Merkel elogia a atitude do Vaticano em relação ao bispo negacionista

A chanceler alemã, Angela Merkel, caracterizou nesta quinta-feira como positivo o pedido do Vaticano ao bispo britânico Richard Williamson para que se retrate publicamente de suas declarações negando a existência do Holocausto judeu.

AFP |

"Acho que o pedido inequívoco do Vaticano é um sinal importante e positivo", afirmou a chanceler, que na terça-feira se converteu no primeiro chefe de Governo europeu a intervir publicamente no caso para pedir ao Papa Bento XVI que explicasse sua decisão de suspender a excomunhão de Williamson.
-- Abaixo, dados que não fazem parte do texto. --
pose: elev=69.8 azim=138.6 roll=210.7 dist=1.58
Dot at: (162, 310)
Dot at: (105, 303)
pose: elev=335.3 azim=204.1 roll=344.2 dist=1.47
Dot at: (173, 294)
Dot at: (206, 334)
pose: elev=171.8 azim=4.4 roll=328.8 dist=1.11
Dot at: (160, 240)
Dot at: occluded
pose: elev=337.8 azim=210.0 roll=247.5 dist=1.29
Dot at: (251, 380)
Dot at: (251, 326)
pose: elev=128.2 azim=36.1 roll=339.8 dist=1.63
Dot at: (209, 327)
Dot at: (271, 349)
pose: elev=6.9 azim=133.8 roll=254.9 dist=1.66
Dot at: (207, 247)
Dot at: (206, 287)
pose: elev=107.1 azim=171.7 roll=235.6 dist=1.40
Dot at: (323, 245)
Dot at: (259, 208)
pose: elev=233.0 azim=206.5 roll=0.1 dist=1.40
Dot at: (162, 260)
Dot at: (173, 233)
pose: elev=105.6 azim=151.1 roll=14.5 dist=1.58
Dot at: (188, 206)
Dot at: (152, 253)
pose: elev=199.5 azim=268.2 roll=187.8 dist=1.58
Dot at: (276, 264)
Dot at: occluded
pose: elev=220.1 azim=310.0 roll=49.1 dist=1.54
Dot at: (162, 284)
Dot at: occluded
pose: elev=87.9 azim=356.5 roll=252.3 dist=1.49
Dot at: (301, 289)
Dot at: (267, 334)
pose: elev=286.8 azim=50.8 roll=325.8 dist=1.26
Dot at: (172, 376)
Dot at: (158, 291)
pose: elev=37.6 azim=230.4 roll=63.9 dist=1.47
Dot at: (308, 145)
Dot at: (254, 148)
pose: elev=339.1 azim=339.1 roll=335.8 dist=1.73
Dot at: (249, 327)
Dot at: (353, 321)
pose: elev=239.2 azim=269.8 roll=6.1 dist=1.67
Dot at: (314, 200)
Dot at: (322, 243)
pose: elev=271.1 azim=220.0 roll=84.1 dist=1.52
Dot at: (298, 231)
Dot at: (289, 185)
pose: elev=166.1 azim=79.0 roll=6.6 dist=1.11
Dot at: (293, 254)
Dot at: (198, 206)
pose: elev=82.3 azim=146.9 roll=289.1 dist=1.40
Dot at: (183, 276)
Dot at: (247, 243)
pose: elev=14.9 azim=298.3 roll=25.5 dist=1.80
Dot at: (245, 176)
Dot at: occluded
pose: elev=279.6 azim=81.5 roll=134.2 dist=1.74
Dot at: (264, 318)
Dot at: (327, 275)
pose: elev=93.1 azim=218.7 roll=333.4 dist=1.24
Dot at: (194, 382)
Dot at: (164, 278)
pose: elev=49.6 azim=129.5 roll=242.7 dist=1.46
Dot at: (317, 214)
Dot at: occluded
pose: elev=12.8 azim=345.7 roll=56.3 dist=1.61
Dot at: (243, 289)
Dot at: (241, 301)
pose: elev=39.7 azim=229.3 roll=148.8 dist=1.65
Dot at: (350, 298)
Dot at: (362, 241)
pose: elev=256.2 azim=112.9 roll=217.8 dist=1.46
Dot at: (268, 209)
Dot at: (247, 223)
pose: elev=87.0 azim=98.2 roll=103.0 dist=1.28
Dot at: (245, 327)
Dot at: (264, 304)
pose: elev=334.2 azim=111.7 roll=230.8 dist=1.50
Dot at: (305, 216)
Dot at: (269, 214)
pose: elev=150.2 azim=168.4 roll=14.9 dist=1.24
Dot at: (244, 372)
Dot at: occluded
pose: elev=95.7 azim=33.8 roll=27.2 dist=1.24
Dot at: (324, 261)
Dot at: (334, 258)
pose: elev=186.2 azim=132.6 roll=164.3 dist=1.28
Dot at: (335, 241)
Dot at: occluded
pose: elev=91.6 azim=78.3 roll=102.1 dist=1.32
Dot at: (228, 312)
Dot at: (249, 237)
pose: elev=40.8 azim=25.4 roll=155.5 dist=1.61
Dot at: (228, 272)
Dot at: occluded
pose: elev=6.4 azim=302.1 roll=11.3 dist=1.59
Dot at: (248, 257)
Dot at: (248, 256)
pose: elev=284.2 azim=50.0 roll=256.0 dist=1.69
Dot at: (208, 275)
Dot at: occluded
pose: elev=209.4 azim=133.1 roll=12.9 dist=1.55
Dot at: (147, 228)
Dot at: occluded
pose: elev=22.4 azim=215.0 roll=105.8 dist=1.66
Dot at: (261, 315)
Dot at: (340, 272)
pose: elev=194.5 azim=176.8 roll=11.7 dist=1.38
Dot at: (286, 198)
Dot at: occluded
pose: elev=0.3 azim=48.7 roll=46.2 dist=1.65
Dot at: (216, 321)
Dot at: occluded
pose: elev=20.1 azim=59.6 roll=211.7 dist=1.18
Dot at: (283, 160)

"Acho que progredimos", afirmou Merkel, acrescentando que a decisão da Santa Sé em relação a Williamson "mostra claramente que negar o Holocausto não fica, em caso algum, sem consequências".

A chanceler alemã acrescentou que o negacionismo e o antissemitismo impedem qualquer "coexistência benéfica entre as comunidades judias e as Igrejas cristã".

O Vaticano se viu obrigado na quarta-feira a dar explicações sobre a reabilitação do bispo britânico, a quem pediu claramente que se retrate publicamente sobre suas palavras sobre o Holocausto.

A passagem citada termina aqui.